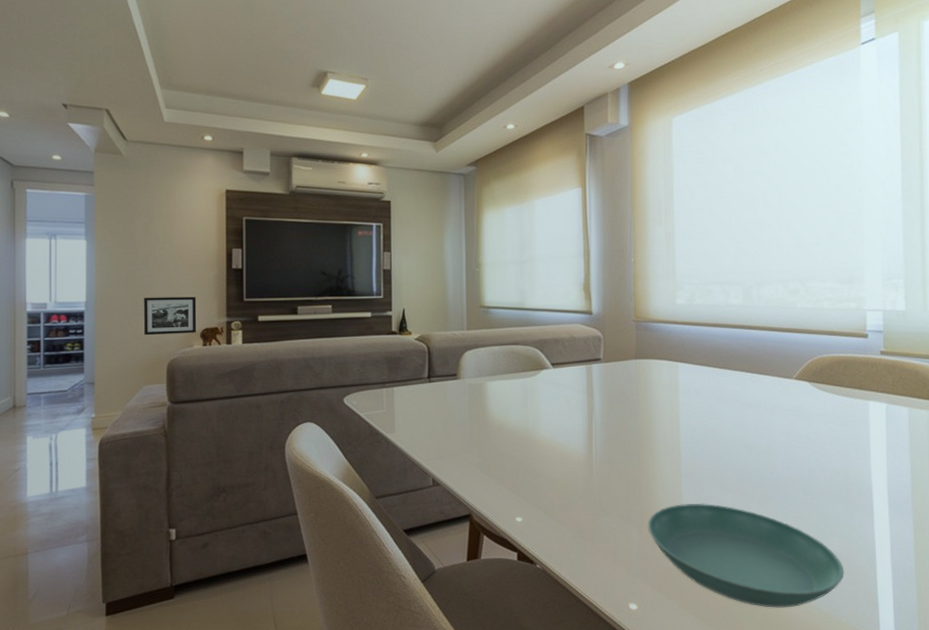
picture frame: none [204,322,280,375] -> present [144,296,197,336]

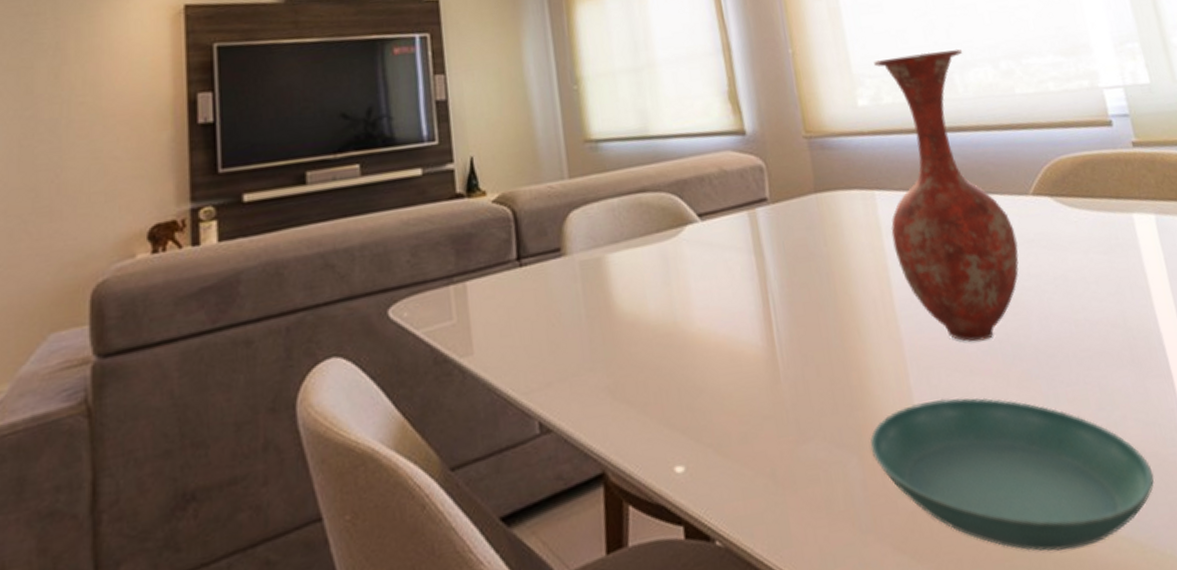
picture frame: present [144,296,197,336] -> none [50,174,141,249]
vase: none [686,270,777,471] -> present [874,49,1019,342]

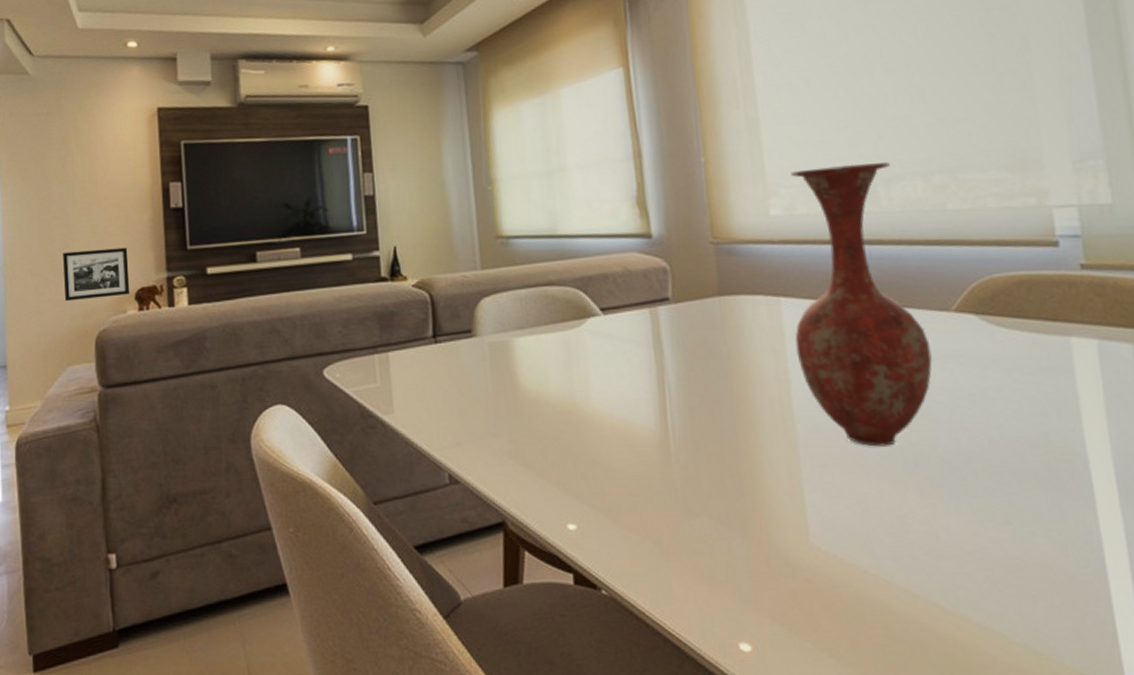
picture frame: none [50,174,141,249] -> present [63,247,130,302]
saucer: present [870,397,1154,551] -> none [756,495,1060,646]

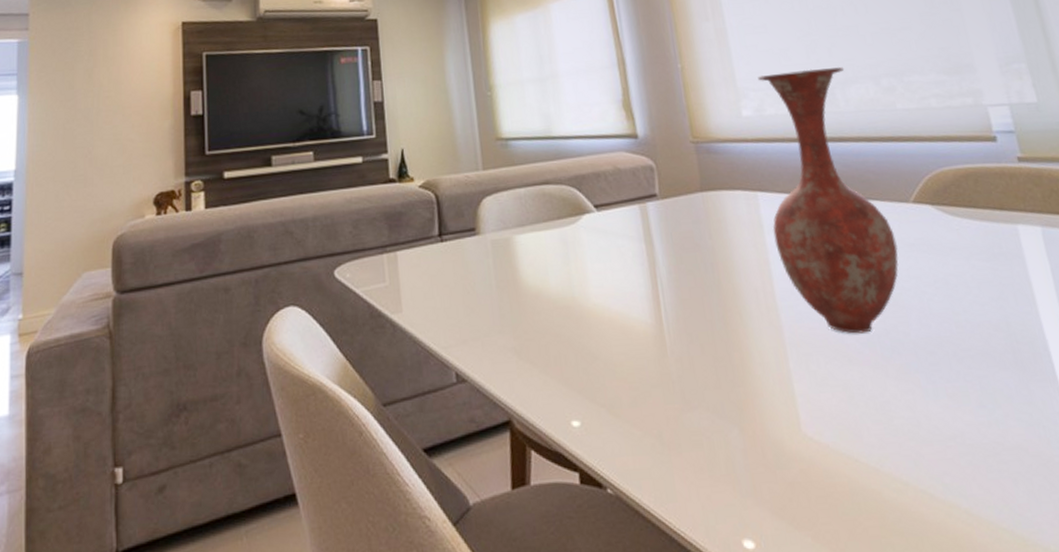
picture frame: present [63,247,130,302] -> none [85,153,149,208]

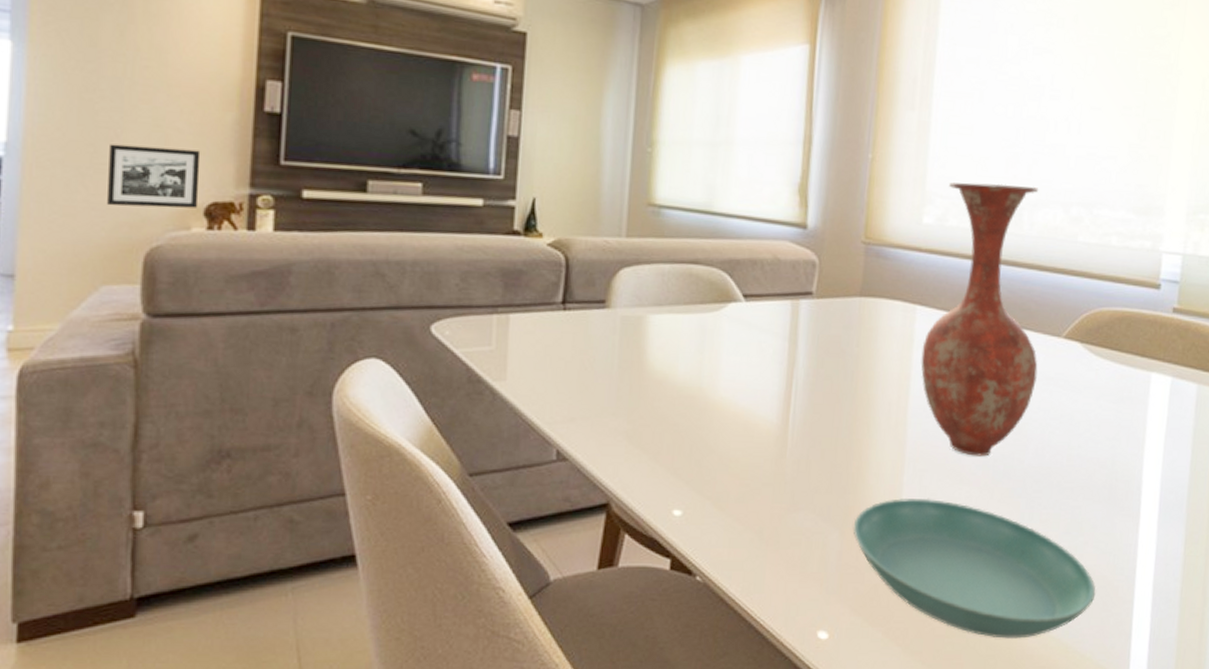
picture frame: none [85,153,149,208] -> present [107,144,201,208]
saucer: none [750,383,1038,535] -> present [853,498,1096,639]

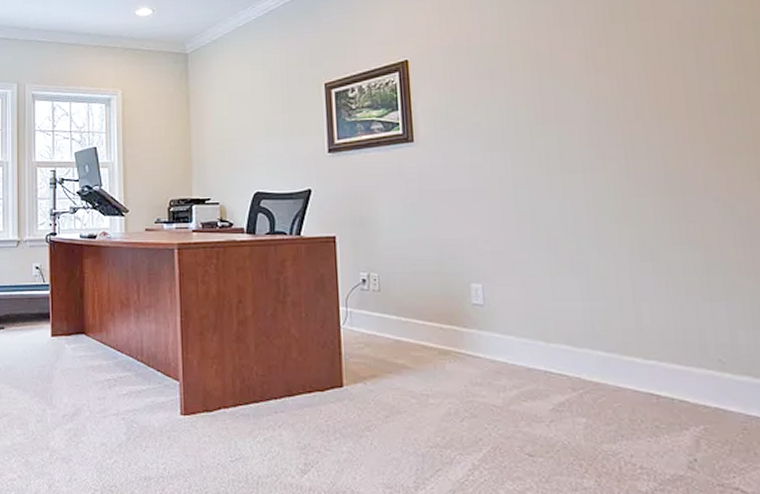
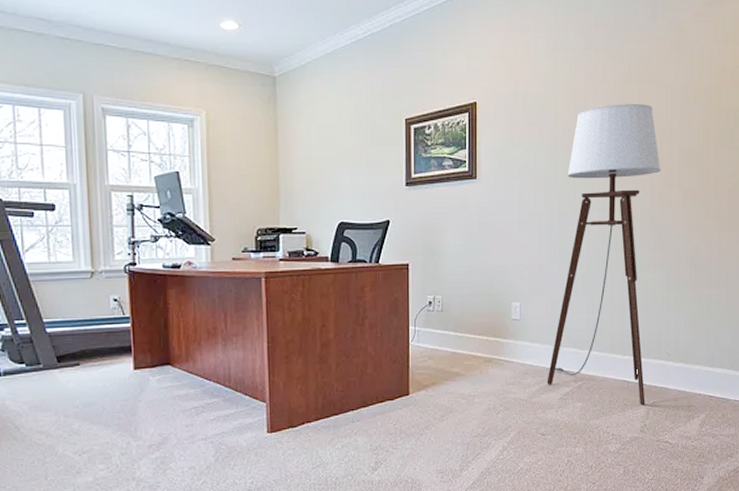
floor lamp: none [529,44,692,432] -> present [547,104,661,406]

:: Task requirements ::
Throughout the material above, report each line holding the word "picture".

:: Answer section ::
picture frame: none [204,322,280,375] -> present [144,296,197,336]
picture frame: present [144,296,197,336] -> none [50,174,141,249]
picture frame: none [50,174,141,249] -> present [63,247,130,302]
picture frame: present [63,247,130,302] -> none [85,153,149,208]
picture frame: none [85,153,149,208] -> present [107,144,201,208]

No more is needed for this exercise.